Malware Buried Deep Down the SPI Flash: Sednit's First UEFI Rootkit Found in the Wild

Conference:  BlackHat EU 2018



The presentation discusses the threat of UEFI rootkits and the need for firmware to be built with security in mind.
  • UEFI rootkits are real-world threats used in cyber attacks
  • Firmware must be built with security in mind from the bottom up
  • There are tools available to assess and mitigate UEFI rootkit attacks
  • Reflashing UEFI firmware is the only remediation option
  • An anecdote is shared about the discovery of a UEFI rootkit in the LoJack's campaign
The presentation shares the discovery of a UEFI rootkit in the LoJack's campaign, which targeted military and diplomatic organizations in the Balkans, Central, and Eastern Europe. The attackers used a legitimate kernel driver to run a tool called readwrite everything, which allowed them to read and write information about the system's firmware. They also used a modified version of an executable that checked the integrity of the firmware to instead auto patch it. This highlights the need for firmware to be built with security in mind and for organizations to be aware of the threat of UEFI rootkits.

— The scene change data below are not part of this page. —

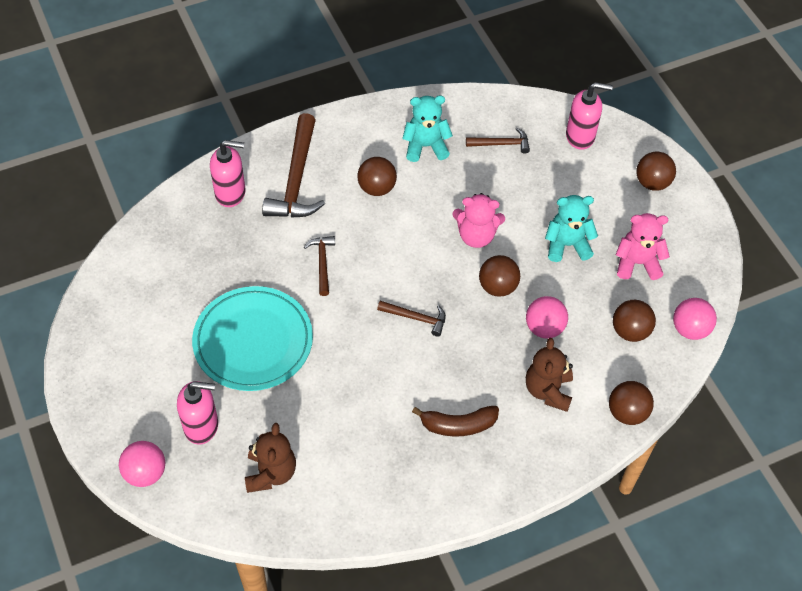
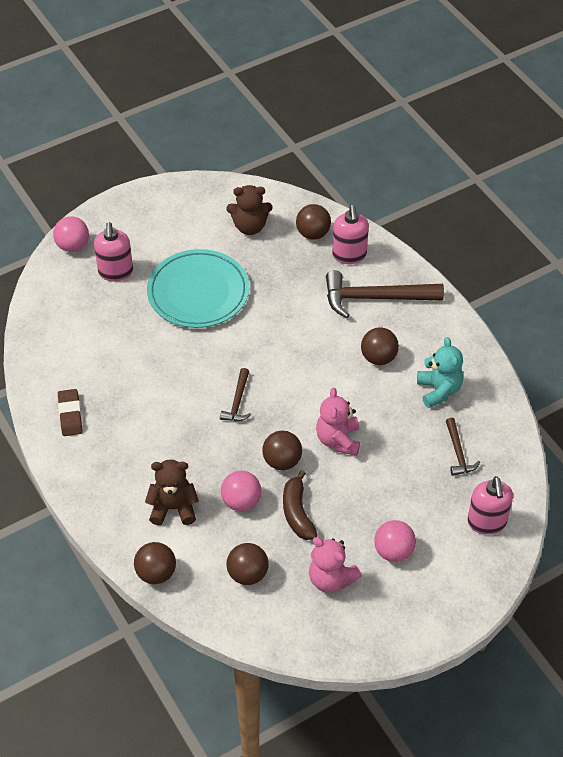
camera: 85 degrees right, 5 degrees down
brown teddy bear [245,423,296,493] -> brown teddy bear moved to [227,185,273,235]
brown hammer [304,236,335,296] -> none
brown banana [412,406,499,437] -> brown banana moved to [283,470,318,540]
turquoise teddy bear [545,195,598,262] -> none
pink teddy bear [615,213,670,280] -> pink teddy bear turned 135 degrees clockwise [309,537,362,593]
brown ball [636,152,676,191] -> brown ball moved to [296,204,331,240]
pink ball [673,298,717,340] -> pink ball moved to [374,520,416,562]
none -> brown eraser [58,389,83,436]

BIOS rootkits have been researched and discussed heavily in the past few years, but sparse evidence has been presented of real campaigns actively trying to compromise systems at this level. Our talk will reveal such a campaign successfully executed by the Sednit group. This APT group, also known as Fancy Bear, Sofacy and APT28, has been linked to numerous high profile cyberattacks such as the 2016 Democratic National Committee email leak scandal.Earlier this year, there was a public report stating that the infamous Sednit/Sofacy/APT28 APT group successfully trojanized a userland LoJack agent and used it against their targets. LoJack, an embedded anti-theft application, was scrutinized by security researchers in the past because of its unusual persistence method: a module preinstalled in many computers' UEFI/BIOS software. Over the years, several security risks have been found in this product, but no significant in-the-wild activity was ever reported until the discovery of the Sednit group leveraging some of the vulnerabilities affecting the userland agent. However, through our research, we now know that Sednit did not stop there: they also tried to, and succeeded, in installing a custom UEFI module directly into a system's SPI flash memory.In this talk, we will detail the full infection chain showing how Sednit was able to install their custom UEFI module on key targets' computers. Additionally, we will provide an in-depth analysis of their UEFI module and the associated trojanized LoJack agent.